Faithful education at a classical Christian school is a topic of great significance, particularly with the growing number of students in classical Christian education. I have suggested in the previous posts in this series that faithful education in this discipline requires an emphasis on formation that nonetheless takes seriously the importance of communicating information that helps students in this formative process. Second, I proposed that history was a necessary component of classical Christian education because it provides us with stock responses and helps us guard against the characteristic errors of our present day. Third, we should teach students to understand and seek after the good, the true, and the beautiful, of which part of the task is teaching them to navigate the river of knowledge themselves. Fourth, the imagination of students must be awakened, their curiosity piqued, and the opportunity to explore these areas of interest and curiosity should be regularly encouraged. Finally, I proposed that faithfully educating students in the classical Christian school must include an emphasis on joy, whereby students learn that despite the struggles of life, we can live with joy in light of the hope of the coming Kingdom promised by the King.

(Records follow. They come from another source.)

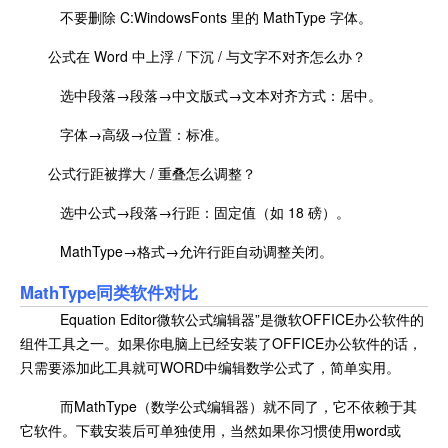
不要删除 C:WindowsFonts 里的 MathType 字体。
公式在 Word 中上浮 / 下沉 / 与文字不对齐怎么办？
选中段落→段落→中文版式→文本对齐方式：居中。
字体→高级→位置：标准。
公式行距被撑大 / 重叠怎么调整？
选中公式→段落→行距：固定值（如 18 磅）。
MathType→格式→允许行距自动调整关闭。
MathType同类软件对比
Equation Editor微软公式编辑器”是微软OFFICE办公软件的
组件工具之一。如果你电脑上已经安装了OFFICE办公软件的话，
只需要添加此工具就可WORD中编辑数学公式了，简单实用。
而MathType（数学公式编辑器）就不同了，它不依赖于其
它软件。下载安装后可单独使用，当然如果你习惯使用word或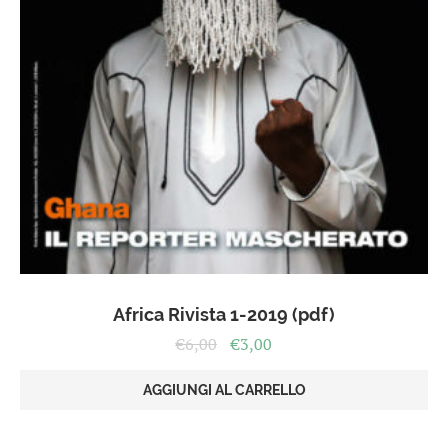
Africa Rivista 1-2019 (pdf)
Il
Il
€
6,00
€
3,00
prezzo
prezzo
originale
attuale
AGGIUNGI AL CARRELLO
era:
è:
€6,00.
€3,00.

In The Weight of Glory, Lewis provides some advice that serves as a fitting conclusion to this discussion on how to faithfully educate at a classical Christian school. “The only people who achieve much are those who want knowledge so badly that they seek it while the conditions are still unfavourable. Favourable conditions never come.” As classical Christian educators, we may often find ourselves overwhelmed, unqualified, or otherwise not up to the task of this rigorous form of education, for it is indeed difficult. But the same trials facing us are facing our students as well; there is too much to read, too much to learn, and sometimes simply too much to do, and we admittedly are never quite prepared enough for the task. But Lewis reminds us that none us are fully equipped. In fact, he writes that “if men had postponed the search for knowledge and beauty until they were secure, the search would never have begun.” Therefore, let us bless the kingdom as Schmemann says, which is “to declare it to be the goal, the end of all our desires and interests, of our whole life, the supreme and ultimate value of all that exists. To bless is to accept in love, and to move toward what is loved and accepted.” Let us move toward formation as Kingdom People, learning from the past as we hopefully and joyfully trudge on toward the future Kingdom, letting our imagination run wild as we seek after the good, the true, and the beautiful, knowing that one day we will find it perfectly in our King.
Lewis, The Weight of Glory, 60.
Schmemann, For the Life of the World, 29.